Maturity, then, is important for marriage and for all relationships involving loyalty and commitment. Immediate life-long compatibility is achieved only by the exceptionally lucky few; for most of us it is a matter of working steadily towards the goals we and our partner have set ourselves.
Goals and expectations
Forming a lasting partnership is a major turning point for most people. For some, a traditional ‘white’ wedding is still the preferred choice; for others, obtaining a marriage certificate is little more than a bureaucratic formality, for still others marriage is something to be avoided at all costs. What makes a successful or happy partnership, however, is a question the importance of which the majority of adults will recognize whatever their lifestyle. A successful partnership needs more than just an absence of conflict; rather it requires a positive sense of growth and well-being shared by both partners.
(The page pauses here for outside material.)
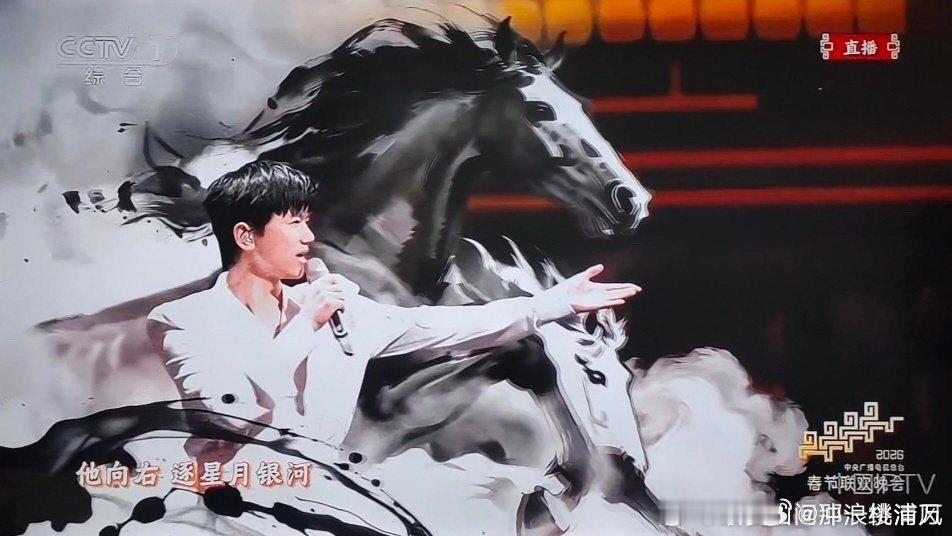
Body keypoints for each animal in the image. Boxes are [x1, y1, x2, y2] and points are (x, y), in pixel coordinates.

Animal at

Both love and sexual fulfilment may be present in a happy relationship, but it is possible to have one without the other. Sexual gratification, for example, may be almost entirely absent. On the other hand, few people would call a union without love a success.
People’s partnership goals also vary considerably. For some, parenthood may be the prime motivation; but whatever the case, most people would probably agree that a committed relationship is intended to bring about personal happiness and fulfilment. Every individual has a different view of how best to achieve happiness within a relationship. Certain objectives will, however, be found to be held in common, such as affection, mutual respect and support, willingness to learn from each other and sharing of chores and responsibilities.
Male and female roles
Definitions of male and female roles have changed during this century, especially during the last 30 years. Whereas extreme positions of aggressive feminism or reactionary paternalism are adopted by some people, in general a gradual loosening of stereotypes has allowed greater freedom for many. The quiet, home-loving male who wants to share his life with a more assertive female partner can now do so with less sense of being considered ‘odd’. Similarly, the ‘career’ woman is less likely to miss out entirely on having a partner and children, if she wants them; and the ‘housewife’ has more opportunities to experience being an independent wage-earner at some time.
Love and love-making
Most people would mention ‘love’ as being at the centre of their relationship with a partner, although they might interpret the word differently. Narrow expectations of love may range from the unrealistic bliss and excitement peddled by popular love stories or Hollywood films, to the dogged sense of duty that was once the lot of many subservient wives. Two elements – personal fulfilment and the capacity to acknowledge another person’s needs – are important if a relationship is to have a more realistic foundation with the aim of mutual, lasting, satisfaction. Love depends on each partner having some freedom to choose, while acknowledging that freedom also involves responsibility.
For most couples, sexual activity is a natural expression of the partners’ feelings of love for each other. Although there are statistical averages for sexual activity, these do not in any sense constitute a ‘norm’. Sexual intercourse several times a week is normal for some couples, whereas for others intercourse is much more infrequent. Either partner may at times ‘go off sex altogether, perhaps through overwork, tiredness or some other cause. On such occasions honesty between partners is essential, so that what is probably just a passing phase does not sow the seeds of lasting misunderstanding. Sexual compatibility may take years for some couples to achieve. Through trust and patience, and perhaps a willingness to experiment, a rewarding improvement in mutual satisfaction can be attained. Open discussion of sexual problems between partners is needed, and if the situation appears insoluble their doctor can recommend specialist advice through sexual or marital counselling.